Question

As a runaway scientific balloon ascends at 19.6 m/s, one of its instrument packages breaks free of a harness and free-falls. Figure below gives the vertical velocity of the package versus time, from before it breaks free to when it reaches the ground. (a) What maximum height above the break-free point does it rise? (b) How high is the break-free point above the ground?

Take g = 9.8 $m/s^2$

• A. $h_{max}$above break free point 19.6 m height of break free point 78.4
• B. $h_{max}$ above break free point 78.4 m, height of break free point 19.6
• C. $h_{max}$ above break free point 19.6 m, height of break free point 58.8
• D. $h_{max}$ above break free point 58.8 m, height of break free point 9.8

Answer 1

The correct option is C

$h_{max}$ above break free point 19.6 m,

height of break free point 58.8

Till t = 2 sec the velocity of package is same as that of balloons i.e., 19.6 m/s

As soon as the parcel leaves the balloon its velocity is + 19.6 m/s (upward). Its acceleration is - 9.8 $m/s^2$(downwards)

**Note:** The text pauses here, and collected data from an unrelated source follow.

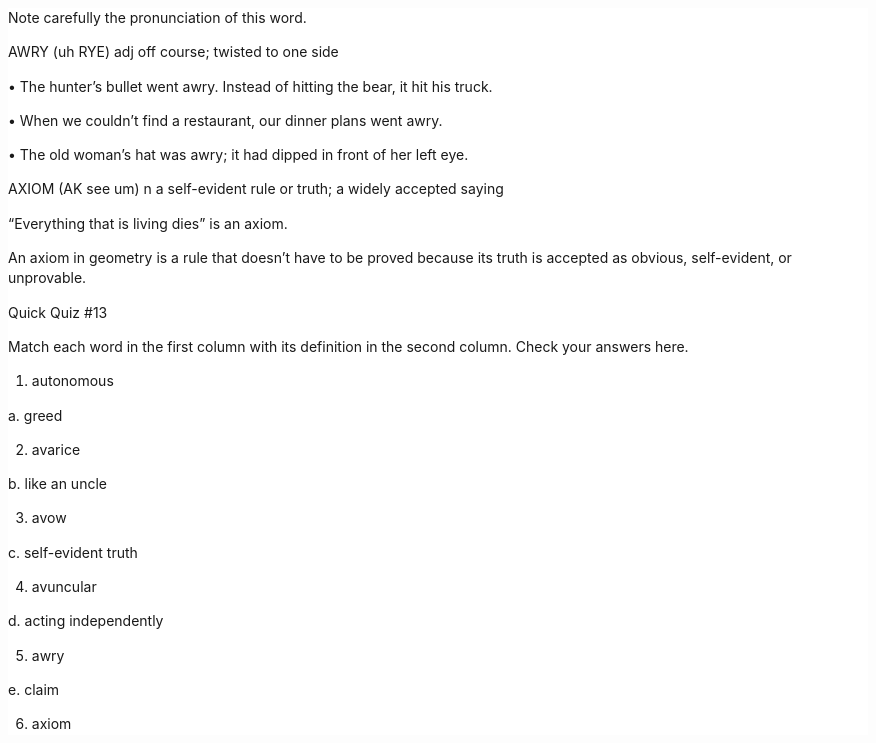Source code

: Note carefully the pronunciation of this word.

AWRY (uh RYE) adj off course; twisted to one side

• The hunter’s bullet went awry. Instead of hitting the bear, it hit his truck.

• When we couldn’t find a restaurant, our dinner plans went awry.

• The old woman’s hat was awry; it had dipped in front of her left eye.

AXIOM (AK see um) n a self-evident rule or truth; a widely accepted saying

“Everything that is living dies” is an axiom.

An axiom in geometry is a rule that doesn’t have to be proved because its truth is accepted as obvious, self-evident, or unprovable.

Quick Quiz #13

Match each word in the first column with its definition in the second column. Check your answers here.

1. autonomous



a. greed





2. avarice



b. like an uncle





3. avow



c. self-evident truth





4. avuncular



d. acting independently





5. awry



e. claim





6. axiom
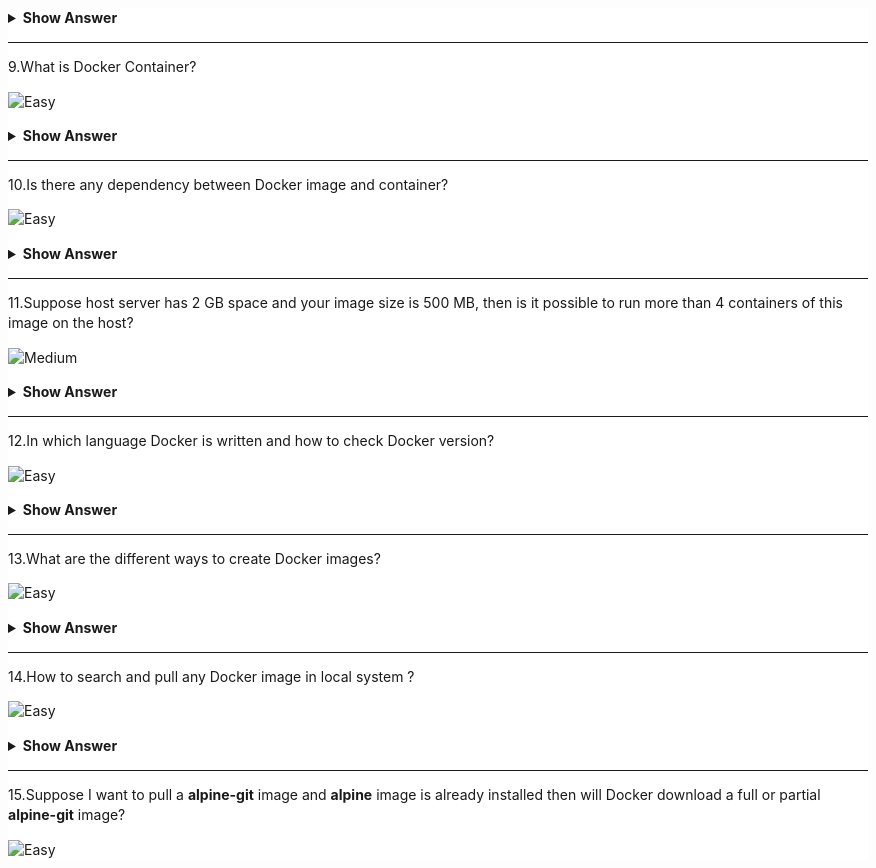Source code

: <details markdown="1"><summary> <b> Show Answer </b> </summary></details>

---

9.What is Docker Container?

![Easy]((https://raw.githubusercontent.com/revaturelabs/interviewquestions/aef8eff919a3b083089641381ed9a9101ed21fba/ComplexityTags/simple%20(2).svg))

<details markdown="1"><summary> <b> Show Answer </b> </summary></details>

---

10.Is there any dependency between Docker image and container?

![Easy]((https://raw.githubusercontent.com/revaturelabs/interviewquestions/aef8eff919a3b083089641381ed9a9101ed21fba/ComplexityTags/simple%20(2).svg))

<details markdown="1"><summary> <b> Show Answer </b> </summary></details>

---

11.Suppose host server has 2 GB space and your image size is 500 MB, then is it possible to run more than 4 containers of this image on the host?

![Medium](https://raw.githubusercontent.com/revaturelabs/interviewquestions/aef8eff919a3b083089641381ed9a9101ed21fba/ComplexityTags/Medium%20(2).svg)

<details markdown="1"><summary> <b> Show Answer </b> </summary></details>

---

12.In which language Docker is written and how to check Docker version?

![Easy]((https://raw.githubusercontent.com/revaturelabs/interviewquestions/aef8eff919a3b083089641381ed9a9101ed21fba/ComplexityTags/simple%20(2).svg))

<details markdown="1"><summary> <b> Show Answer </b> </summary></details>

---

13.What are the different ways to create Docker images?

![Easy]((https://raw.githubusercontent.com/revaturelabs/interviewquestions/aef8eff919a3b083089641381ed9a9101ed21fba/ComplexityTags/simple%20(2).svg))

<details markdown="1"><summary> <b> Show Answer </b> </summary></details>

---

14.How to search and pull any Docker image in local system ?

![Easy]((https://raw.githubusercontent.com/revaturelabs/interviewquestions/aef8eff919a3b083089641381ed9a9101ed21fba/ComplexityTags/simple%20(2).svg))

<details markdown="1"><summary> <b> Show Answer </b> </summary></details>

---

15.Suppose I want to pull a **alpine-git** image and **alpine** image is already installed then will Docker download a full or partial **alpine-git** image?

![Easy]((https://raw.githubusercontent.com/revaturelabs/interviewquestions/aef8eff919a3b083089641381ed9a9101ed21fba/ComplexityTags/simple%20(2).svg))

Now the parcel will keep going up till its velocity becomes 0.

So v = 0 u = +19.6 a = - 9.8 $m/s^2$

$v^2-u^2=2as$

$(19.6{)}^2$= 2(-9.8) s

$\frac{9.8\times 4}{2}=s=19.6m$

So, parcel goes 19.6 m above the break free point.

The parcel broke free at t = 20 sec. with v= + 19.6

The parcel hits ground at t = 8 sec

So time of flight = 8 - 2 = 6 sec

u = 19.6 t = 6 sec a = - 9.8 $m/s^2$

$s=19.6\times 6+\frac{1}{2}+(-9.8)(6{)}^2$

$s=-58.8m$

Negative sign says that ball was displaced by 58.8m downwards from the breakaway point.